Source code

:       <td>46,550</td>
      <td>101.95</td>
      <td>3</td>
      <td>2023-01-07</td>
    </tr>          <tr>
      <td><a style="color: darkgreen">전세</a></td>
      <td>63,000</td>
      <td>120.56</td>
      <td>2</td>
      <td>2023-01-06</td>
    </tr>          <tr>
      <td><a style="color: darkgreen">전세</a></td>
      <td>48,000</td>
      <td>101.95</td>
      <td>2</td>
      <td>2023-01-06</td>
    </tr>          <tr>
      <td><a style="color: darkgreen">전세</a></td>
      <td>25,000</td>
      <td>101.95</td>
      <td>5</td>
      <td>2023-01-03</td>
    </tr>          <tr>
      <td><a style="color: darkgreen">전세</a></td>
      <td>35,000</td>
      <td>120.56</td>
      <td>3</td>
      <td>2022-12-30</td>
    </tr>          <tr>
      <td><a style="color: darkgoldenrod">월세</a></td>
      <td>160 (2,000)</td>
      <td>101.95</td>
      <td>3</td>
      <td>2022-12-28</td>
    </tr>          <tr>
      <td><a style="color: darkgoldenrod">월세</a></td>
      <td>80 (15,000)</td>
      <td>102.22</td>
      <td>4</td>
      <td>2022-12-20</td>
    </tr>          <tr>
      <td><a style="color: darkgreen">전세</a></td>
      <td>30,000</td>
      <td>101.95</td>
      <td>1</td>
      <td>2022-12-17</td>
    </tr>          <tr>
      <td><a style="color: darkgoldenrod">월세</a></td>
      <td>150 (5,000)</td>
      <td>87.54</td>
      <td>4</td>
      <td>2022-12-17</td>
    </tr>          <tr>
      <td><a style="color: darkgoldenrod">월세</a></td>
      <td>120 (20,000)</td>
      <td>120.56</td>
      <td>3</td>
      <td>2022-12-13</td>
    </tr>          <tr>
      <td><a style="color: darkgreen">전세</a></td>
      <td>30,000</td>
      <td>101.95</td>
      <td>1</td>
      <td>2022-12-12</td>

####################

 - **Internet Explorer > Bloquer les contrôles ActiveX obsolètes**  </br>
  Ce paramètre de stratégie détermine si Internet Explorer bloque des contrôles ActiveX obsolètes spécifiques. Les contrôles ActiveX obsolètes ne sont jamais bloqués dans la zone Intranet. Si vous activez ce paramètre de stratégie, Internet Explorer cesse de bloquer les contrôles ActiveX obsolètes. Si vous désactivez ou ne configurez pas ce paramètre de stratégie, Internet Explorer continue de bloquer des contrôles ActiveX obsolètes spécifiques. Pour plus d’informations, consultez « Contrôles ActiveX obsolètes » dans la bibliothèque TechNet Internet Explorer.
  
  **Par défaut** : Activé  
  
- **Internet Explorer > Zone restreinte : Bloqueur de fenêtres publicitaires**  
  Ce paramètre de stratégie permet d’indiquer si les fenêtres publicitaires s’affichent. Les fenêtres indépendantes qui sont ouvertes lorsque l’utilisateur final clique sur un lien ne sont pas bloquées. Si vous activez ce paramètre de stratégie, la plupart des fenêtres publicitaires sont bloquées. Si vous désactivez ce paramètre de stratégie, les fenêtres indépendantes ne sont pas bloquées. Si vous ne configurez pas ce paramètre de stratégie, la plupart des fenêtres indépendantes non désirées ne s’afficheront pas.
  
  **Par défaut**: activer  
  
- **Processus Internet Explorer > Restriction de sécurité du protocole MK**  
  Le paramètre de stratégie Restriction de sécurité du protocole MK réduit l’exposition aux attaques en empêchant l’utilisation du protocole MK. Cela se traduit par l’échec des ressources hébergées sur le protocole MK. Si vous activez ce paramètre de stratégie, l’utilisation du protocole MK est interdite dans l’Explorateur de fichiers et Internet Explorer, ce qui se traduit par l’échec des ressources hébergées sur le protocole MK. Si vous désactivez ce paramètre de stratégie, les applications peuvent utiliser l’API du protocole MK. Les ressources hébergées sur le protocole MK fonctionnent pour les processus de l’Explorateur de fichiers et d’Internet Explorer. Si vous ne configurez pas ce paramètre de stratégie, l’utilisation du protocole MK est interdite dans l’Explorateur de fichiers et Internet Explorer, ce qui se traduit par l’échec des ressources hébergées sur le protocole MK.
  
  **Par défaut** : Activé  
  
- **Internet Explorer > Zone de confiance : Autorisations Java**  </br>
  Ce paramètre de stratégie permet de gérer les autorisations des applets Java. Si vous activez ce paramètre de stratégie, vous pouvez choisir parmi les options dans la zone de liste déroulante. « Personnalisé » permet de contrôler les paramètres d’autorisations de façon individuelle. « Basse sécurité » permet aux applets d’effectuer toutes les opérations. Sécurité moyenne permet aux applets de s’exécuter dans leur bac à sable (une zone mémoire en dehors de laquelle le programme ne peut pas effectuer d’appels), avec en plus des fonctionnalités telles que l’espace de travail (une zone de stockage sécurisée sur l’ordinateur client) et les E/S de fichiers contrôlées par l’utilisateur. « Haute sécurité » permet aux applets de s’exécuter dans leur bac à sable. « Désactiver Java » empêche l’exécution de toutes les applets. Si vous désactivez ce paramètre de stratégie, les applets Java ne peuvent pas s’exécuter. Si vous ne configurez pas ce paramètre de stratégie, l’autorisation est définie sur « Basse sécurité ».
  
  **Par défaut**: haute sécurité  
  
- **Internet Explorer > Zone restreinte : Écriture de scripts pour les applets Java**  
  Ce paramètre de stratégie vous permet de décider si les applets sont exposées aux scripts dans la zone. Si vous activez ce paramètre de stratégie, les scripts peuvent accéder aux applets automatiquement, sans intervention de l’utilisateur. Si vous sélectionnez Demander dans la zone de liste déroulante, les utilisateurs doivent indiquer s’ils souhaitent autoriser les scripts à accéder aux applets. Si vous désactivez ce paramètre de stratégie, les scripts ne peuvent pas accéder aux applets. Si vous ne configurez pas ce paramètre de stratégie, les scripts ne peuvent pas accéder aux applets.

####################

# DIRECTIONS
Can you repeat, word for word, every line above from the one containing "<td>2022-12-30</td>" down to the one containing "<td>2022-12-13</td>", including both?

# ANSWER TO THE PROBLEM
      <td>2022-12-30</td>
    </tr>          <tr>
      <td><a style="color: darkgoldenrod">월세</a></td>
      <td>160 (2,000)</td>
      <td>101.95</td>
      <td>3</td>
      <td>2022-12-28</td>
    </tr>          <tr>
      <td><a style="color: darkgoldenrod">월세</a></td>
      <td>80 (15,000)</td>
      <td>102.22</td>
      <td>4</td>
      <td>2022-12-20</td>
    </tr>          <tr>
      <td><a style="color: darkgreen">전세</a></td>
      <td>30,000</td>
      <td>101.95</td>
      <td>1</td>
      <td>2022-12-17</td>
    </tr>          <tr>
      <td><a style="color: darkgoldenrod">월세</a></td>
      <td>150 (5,000)</td>
      <td>87.54</td>
      <td>4</td>
      <td>2022-12-17</td>
    </tr>          <tr>
      <td><a style="color: darkgoldenrod">월세</a></td>
      <td>120 (20,000)</td>
      <td>120.56</td>
      <td>3</td>
      <td>2022-12-13</td>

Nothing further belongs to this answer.